• GDP fall of 0.7 per cent much worse than expected
• Diamond Jubilee and weather contributed to slump
• George Osborne insists ‘we’re dealing with debit crisis’
Gross domestic product (GDP) - a broad measure for the economy - fell for the third quarter in a row and by much more than the 0.2 per cent expected by forecasters, according to the Office for National Statistics (ONS).
The dire performance, which represented the biggest quarterly fall since the depths of the financial crisis in the first quarter of 2009, was hindered by an extra bank holiday for the Queen’s Diamond Jubilee and the wettest April to June period on record.
The figure is the ONS’s first estimate and may be revised in coming months, but it suggests the UK is mired in the longest double-dip recession since quarterly records began in 1955 and it is believed to be the longest since the Second World War.
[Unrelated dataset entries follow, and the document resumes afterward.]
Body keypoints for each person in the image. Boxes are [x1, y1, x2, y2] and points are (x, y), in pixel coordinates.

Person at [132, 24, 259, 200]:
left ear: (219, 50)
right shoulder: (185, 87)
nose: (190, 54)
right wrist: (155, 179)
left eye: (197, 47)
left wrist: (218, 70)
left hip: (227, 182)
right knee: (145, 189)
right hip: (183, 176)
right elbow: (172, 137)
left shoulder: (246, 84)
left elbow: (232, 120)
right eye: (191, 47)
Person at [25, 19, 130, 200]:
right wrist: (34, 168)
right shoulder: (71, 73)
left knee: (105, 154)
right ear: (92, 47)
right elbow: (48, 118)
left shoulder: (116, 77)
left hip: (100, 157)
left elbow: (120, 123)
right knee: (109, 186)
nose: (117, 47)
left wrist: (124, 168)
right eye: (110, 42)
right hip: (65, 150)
The last double-dip recession was in the 1970s, when the economy was hamstrung amid soaring oil prices and a miners’ strike, but that only lasted two quarters.
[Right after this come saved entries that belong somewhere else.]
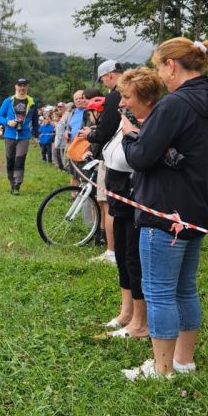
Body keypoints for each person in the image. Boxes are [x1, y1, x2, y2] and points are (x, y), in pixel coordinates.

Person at [120, 38, 208, 380]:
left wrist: (130, 135)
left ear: (171, 65)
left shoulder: (173, 104)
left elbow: (141, 157)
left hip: (164, 210)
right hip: (200, 205)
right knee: (185, 287)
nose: (158, 74)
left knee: (159, 290)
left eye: (158, 67)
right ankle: (184, 359)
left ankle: (162, 367)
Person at [101, 67, 164, 339]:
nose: (122, 102)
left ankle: (140, 321)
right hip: (118, 191)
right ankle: (126, 311)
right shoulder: (128, 118)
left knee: (133, 258)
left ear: (145, 98)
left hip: (134, 194)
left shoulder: (150, 124)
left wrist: (130, 134)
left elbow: (140, 156)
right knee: (123, 254)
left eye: (127, 97)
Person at [86, 59, 124, 264]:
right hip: (130, 154)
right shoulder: (133, 89)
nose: (103, 84)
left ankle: (112, 251)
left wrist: (90, 135)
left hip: (112, 156)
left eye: (103, 80)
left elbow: (106, 130)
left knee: (108, 204)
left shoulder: (114, 96)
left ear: (110, 75)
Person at [0, 78, 39, 195]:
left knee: (20, 160)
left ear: (27, 87)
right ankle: (11, 181)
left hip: (24, 136)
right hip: (10, 135)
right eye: (20, 85)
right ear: (16, 87)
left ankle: (17, 184)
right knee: (10, 160)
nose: (22, 88)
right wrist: (7, 122)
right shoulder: (8, 101)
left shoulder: (32, 102)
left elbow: (35, 121)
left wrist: (36, 136)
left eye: (24, 85)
Today’s grim economic reading will heap more pressure on the Government and fuel criticism that Chancellor George Osborne’s austerity measures are choking off the recovery.
The UK’s economy is 0.3 per cent smaller than when the coalition came to power in the second quarter of 2010, the ONS figures showed.
However, the statistics body said the Diamond Jubilee celebrations and the weather played a significant part in the latest slump, although it said it was too early to put a figure on its impact.
Mr Osborne said: “We all know the country has deep-rooted economic problems and these disappointing figures confirm that.
“We’re dealing with our debts at home and the debt crisis abroad. We’ve made progress over the last two years in cutting the deficit by 25% and businesses have created over 800,000 new jobs.
“But given what’s happening in the world we need a relentless focus on the economy and recent announcements on infrastructure and lending show that’s exactly what we’re doing.”
The pound fell against the euro as the data increased chances that the Bank of England will pump more emergency money into the economy or drop interest rates further.